- Genre: Documentary
- Directed by: Harrison Fishman; Dylan Redford;
- Music by: Max Whipple
- Country of origin: United States
- Original language: English
- No. of seasons: 1
- No. of episodes: 6

Production
- Executive producers: Harrison Fishman; Dylan Redford; Jonathan Hausfater; Chris Bowyer; Josh Safdie; Ronald Bronstein; Eli Bush; John Paul Lopez-Ali; Samuel Fishman; Brendan McHugh; Andy Ruse; Max Allman;
- Producers: Rachel Walden; Natalie Teter;
- Running time: 30-37 minutes
- Production companies: Gummy Films; Genma Pictures; Central Pictures; A24; HBO Entertainment;

Original release
- Network: HBO
- Release: February 13, 2026 – present

= Neighbors (TV series) =

American documentary series

Neighbors is a 2026 American documentary television series directed and executive produced by Harrison Fishman and Dylan Redford. It follows chaotic and complicated disputes between neighbors. Ronald Bronstein, Josh Safdie, and Eli Bush serve as executive producers for Central Pictures, which produced alongside HBO Entertainment, A24, Gummy Films, and Genma Pictures.

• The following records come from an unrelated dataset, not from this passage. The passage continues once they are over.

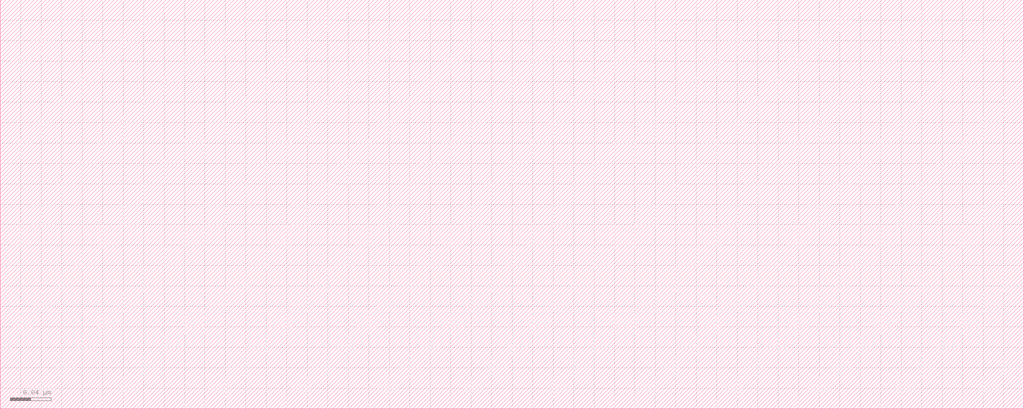
<source format=lef>
MACRO macro1
    CLASS CORE ;
    FOREIGN foreign1  0.13 0.5 W ;
    ORIGIN 0.035 0.235 ;
    SIZE 0.07 BY 0.47 ;
END macro1

MACRO macro2
    CLASS CORE ;
    FOREIGN foreign2 -0.15 0.25 ;
    ORIGIN 0.235 0.035 ;
    SIZE 0.47 BY 0.07 ;
END macro2

MACRO macro3
    CLASS CORE ;
    FOREIGN macro3 -1.0 1.0 ;
    ORIGIN 0.0 0.0 ;
    SIZE 1.0 BY 0.4 ;
END macro3


</source>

The series premiered on February 13, 2026, on HBO to positive reviews from critics. In March 2026, HBO renewed the series for a second season.

==Premise==
The show explores complicated and chaotic disputes between neighbors, with each episode featuring a different set of neighbors. Each episode includes two sets of disputes from across the United States of America: beachgoers and private homeowners in Santa Rosa Beach, Florida, Seth and Josh in Shawmut, Montana (Ep. 1); Darrell and Trever in Kokomo, Indiana, Jean and Marice in Philadelphia, Pennsylvania (Ep. 2); Melissa and Victoria in West Palm Beach, Florida and Johnny and Andy in Palm Bay, Florida (Ep. 3); Joanne and Steven in Nashville, Tennessee, Jeff and Alexa in San Antonio, Texas (Ep. 4); Otis and Nelson in Bloomfield, New Jersey, Linda and Ruby in Simi Valley, California (Ep. 5); and Danny who considers moving from San Diego to Pasco County (Ep. 6).

==Production==
Harrison Fishman and Dylan Redford decided to make the series after spending the COVID-19 pandemic watching viral videos of neighbors at war. Production is ongoing for 2027 season, with the two alongside casting director Harleigh Shaw searched stories from newspapers, Small claims court and Facebook groups. Josh Safdie, Ronald Bronstein, and Eli Bush serve as executive producers under their Central Pictures banner, alongside A24.

On March 19, 2026, HBO renewed the series for a second season.

==Episodes==

| No. | Title | Directed by | Original release date |
| 1 | "Shoreline Defender" | Harrison Fishman Dylan Redford | February 13, 2026 |
A heated debate amongst beachgoers and private homeowners emerges on the Santa Rosa Beach shoreline in Florida. In rural Montana, Seth takes issue with a gate placed by new neighbor Josh, who insists he's within his legal rights to do so.
| 2 | "The Farm" | Harrison Fishman Dylan Redford | February 20, 2026 |
In Indiana, Darrell's retirement bliss is thrown into disarray when Trever starts raising livestock on his grandmother's property. In Philadelphia, Jean's penchant for taking in dozens of stray cats encroaches on Marice's family life.
| 3 | "Patch of Grass" | Harrison Fishman Dylan Redford | February 27, 2026 |
In Florida, former friends Melissa and Victoria dispute the rightful ownership of a small patch of grass between their West Palm Beach homes. In Palm Bay, Johnny and Andy's own grass-related feud leads to accusations of stalking.
| 4 | "White Privilege Card" | Harrison Fishman Dylan Redford | March 6, 2026 |
Nashville neighbors Joanne and Steven's friendship ruptures beyond repair. In San Antonio, Jeff obsesses over Alexa's 8-foot concrete wall.
| 5 | "Halloween Competition" | Harrison Fishman Dylan Redford | March 13, 2026 |
An annual Halloween decoration competition in New Jersey leads to growing resentment between Otis and Nelson. In Simi Valley, California, Linda and Ruby's long-standing fence debacle takes a legal turn.
| 6 | "Yellow Thong Bikini" | Harrison Fishman Dylan Redford | March 20, 2026 |
When his choice of exercise apparel draws the scrutiny of his neighbors, life-long San Diego resident Danny embarks on a journey to find a more like-minded community in Pasco County, Florida.

==Release==
The series premiered on February 13, 2026, on HBO.

==Reception==
 On Metacritic, the series has a weighted average score of 61 out of 100, based on 8 critics, indicating "generally favorable reviews".